Top of DATA FOR THIS TASK

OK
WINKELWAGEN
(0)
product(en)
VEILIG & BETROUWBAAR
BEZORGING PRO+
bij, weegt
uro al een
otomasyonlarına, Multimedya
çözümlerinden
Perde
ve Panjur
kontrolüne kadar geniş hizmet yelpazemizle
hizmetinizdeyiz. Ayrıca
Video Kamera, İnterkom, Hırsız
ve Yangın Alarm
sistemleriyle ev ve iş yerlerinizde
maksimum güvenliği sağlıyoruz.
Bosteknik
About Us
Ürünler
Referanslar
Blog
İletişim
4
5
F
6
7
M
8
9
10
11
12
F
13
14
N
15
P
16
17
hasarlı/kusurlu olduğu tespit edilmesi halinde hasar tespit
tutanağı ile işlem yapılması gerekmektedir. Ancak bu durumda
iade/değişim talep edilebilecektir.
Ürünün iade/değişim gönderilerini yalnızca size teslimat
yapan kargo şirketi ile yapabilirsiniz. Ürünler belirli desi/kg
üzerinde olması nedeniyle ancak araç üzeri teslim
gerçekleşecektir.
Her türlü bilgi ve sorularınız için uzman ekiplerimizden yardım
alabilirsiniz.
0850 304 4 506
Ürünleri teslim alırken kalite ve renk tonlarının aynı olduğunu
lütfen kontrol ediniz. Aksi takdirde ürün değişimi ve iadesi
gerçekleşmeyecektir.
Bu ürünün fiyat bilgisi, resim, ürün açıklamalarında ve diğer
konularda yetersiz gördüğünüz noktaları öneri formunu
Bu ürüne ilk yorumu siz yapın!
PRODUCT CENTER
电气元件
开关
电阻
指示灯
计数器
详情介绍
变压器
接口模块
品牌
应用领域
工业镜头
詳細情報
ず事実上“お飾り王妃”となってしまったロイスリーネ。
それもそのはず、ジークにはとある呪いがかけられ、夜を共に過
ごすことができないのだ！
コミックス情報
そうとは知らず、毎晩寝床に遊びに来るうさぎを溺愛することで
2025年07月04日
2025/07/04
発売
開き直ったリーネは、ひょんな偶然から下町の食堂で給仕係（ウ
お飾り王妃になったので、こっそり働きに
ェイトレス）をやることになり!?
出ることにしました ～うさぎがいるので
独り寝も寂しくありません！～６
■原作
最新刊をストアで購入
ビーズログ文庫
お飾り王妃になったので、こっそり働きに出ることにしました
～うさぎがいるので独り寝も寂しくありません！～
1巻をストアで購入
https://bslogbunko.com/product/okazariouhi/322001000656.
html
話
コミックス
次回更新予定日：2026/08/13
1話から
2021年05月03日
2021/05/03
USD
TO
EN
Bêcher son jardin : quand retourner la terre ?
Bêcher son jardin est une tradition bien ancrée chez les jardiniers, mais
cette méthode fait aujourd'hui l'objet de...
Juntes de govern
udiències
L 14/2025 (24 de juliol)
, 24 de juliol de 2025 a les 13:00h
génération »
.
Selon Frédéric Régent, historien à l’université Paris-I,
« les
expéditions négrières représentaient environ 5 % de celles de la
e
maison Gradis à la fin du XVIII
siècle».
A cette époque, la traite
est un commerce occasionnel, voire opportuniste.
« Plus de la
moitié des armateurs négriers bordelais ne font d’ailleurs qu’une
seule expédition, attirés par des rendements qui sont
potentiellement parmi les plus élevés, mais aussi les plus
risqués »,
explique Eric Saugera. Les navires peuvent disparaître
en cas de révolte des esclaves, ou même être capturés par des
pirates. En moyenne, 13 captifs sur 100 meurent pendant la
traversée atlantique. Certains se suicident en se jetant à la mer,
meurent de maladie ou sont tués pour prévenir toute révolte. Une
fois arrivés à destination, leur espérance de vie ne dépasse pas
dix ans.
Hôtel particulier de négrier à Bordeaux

Bottom of DATA FOR THIS TASK
Top of DATA FOR THIS TASK

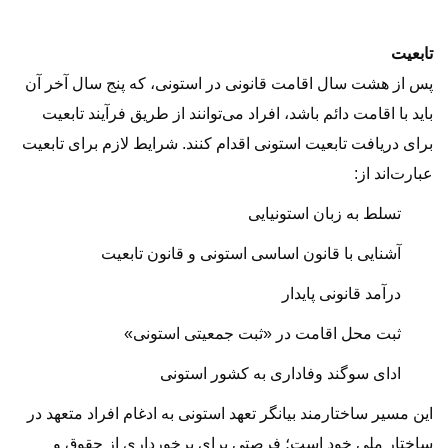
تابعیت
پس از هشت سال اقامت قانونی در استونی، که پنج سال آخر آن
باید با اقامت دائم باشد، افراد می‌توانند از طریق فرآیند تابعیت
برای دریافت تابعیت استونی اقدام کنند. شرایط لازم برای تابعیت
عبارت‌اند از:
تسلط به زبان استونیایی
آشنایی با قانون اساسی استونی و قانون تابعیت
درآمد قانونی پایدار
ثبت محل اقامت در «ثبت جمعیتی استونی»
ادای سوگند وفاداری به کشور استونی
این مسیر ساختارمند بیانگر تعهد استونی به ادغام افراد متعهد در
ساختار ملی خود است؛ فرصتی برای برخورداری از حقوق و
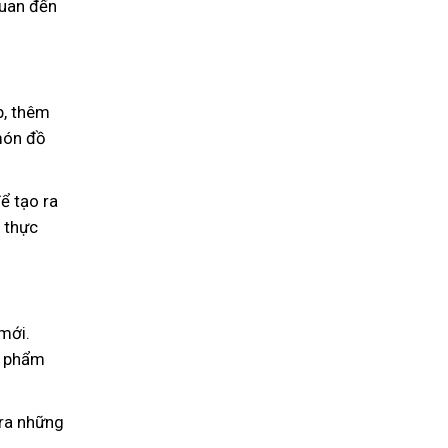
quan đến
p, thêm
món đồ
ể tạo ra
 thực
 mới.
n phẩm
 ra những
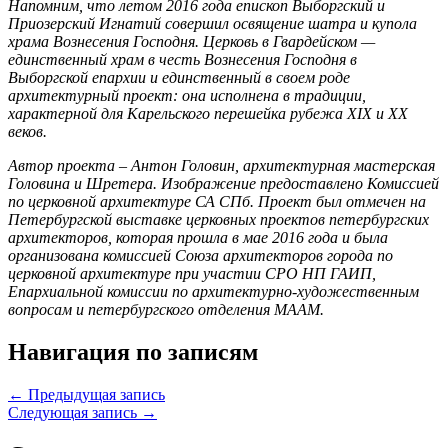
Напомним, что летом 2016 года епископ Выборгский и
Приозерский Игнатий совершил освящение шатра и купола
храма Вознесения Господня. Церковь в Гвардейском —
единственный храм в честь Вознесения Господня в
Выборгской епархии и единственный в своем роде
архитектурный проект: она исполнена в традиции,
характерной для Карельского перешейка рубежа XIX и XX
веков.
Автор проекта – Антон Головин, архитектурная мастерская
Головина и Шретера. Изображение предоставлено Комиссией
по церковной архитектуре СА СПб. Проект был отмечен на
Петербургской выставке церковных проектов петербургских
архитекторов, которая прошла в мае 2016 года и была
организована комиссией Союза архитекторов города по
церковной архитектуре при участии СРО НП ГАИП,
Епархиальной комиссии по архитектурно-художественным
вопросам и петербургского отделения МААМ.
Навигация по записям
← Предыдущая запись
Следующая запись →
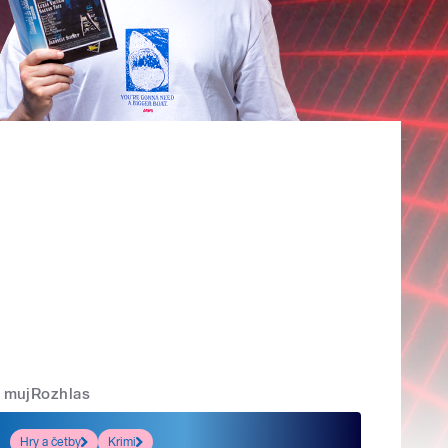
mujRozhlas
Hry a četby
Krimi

Bottom of DATA FOR THIS TASK
Top of DATA FOR THIS TASK

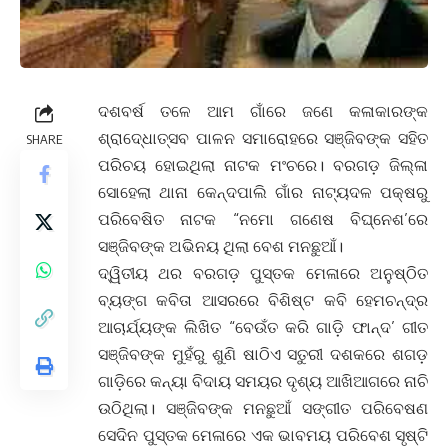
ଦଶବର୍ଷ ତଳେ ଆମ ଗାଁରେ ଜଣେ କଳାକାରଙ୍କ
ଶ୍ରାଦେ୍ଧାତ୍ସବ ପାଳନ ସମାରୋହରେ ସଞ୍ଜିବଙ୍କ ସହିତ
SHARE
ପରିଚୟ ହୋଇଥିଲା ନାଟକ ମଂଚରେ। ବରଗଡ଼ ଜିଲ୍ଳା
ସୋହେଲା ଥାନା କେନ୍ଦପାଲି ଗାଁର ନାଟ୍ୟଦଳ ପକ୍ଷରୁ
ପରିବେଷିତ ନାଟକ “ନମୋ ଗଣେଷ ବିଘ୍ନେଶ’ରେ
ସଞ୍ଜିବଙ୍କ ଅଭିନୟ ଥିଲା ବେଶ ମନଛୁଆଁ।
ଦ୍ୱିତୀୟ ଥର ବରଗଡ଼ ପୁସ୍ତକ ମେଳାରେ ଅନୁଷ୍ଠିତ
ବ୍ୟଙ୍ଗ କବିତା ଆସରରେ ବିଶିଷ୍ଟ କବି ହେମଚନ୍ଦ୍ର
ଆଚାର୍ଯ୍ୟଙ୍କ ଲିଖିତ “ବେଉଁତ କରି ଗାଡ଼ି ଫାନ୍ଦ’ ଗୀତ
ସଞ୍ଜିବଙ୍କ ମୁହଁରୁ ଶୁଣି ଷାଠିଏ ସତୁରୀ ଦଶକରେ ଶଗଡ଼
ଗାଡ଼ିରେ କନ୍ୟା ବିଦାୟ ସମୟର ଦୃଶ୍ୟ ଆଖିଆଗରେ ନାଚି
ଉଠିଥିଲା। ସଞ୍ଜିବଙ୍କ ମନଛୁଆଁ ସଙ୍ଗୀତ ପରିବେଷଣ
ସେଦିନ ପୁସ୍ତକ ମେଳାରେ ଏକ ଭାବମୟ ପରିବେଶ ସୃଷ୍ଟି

Bottom of DATA FOR THIS TASK

_TASK ITEM_
Return everything from the line containing "Напомним, что летом" down to the line containing "Следующая запись →", repeating those lines without any change.

_YOUR SOLUTION_
Напомним, что летом 2016 года епископ Выборгский и
Приозерский Игнатий совершил освящение шатра и купола
храма Вознесения Господня. Церковь в Гвардейском —
единственный храм в честь Вознесения Господня в
Выборгской епархии и единственный в своем роде
архитектурный проект: она исполнена в традиции,
характерной для Карельского перешейка рубежа XIX и XX
веков.
Автор проекта – Антон Головин, архитектурная мастерская
Головина и Шретера. Изображение предоставлено Комиссией
по церковной архитектуре СА СПб. Проект был отмечен на
Петербургской выставке церковных проектов петербургских
архитекторов, которая прошла в мае 2016 года и была
организована комиссией Союза архитекторов города по
церковной архитектуре при участии СРО НП ГАИП,
Епархиальной комиссии по архитектурно-художественным
вопросам и петербургского отделения МААМ.
Навигация по записям
← Предыдущая запись
Следующая запись →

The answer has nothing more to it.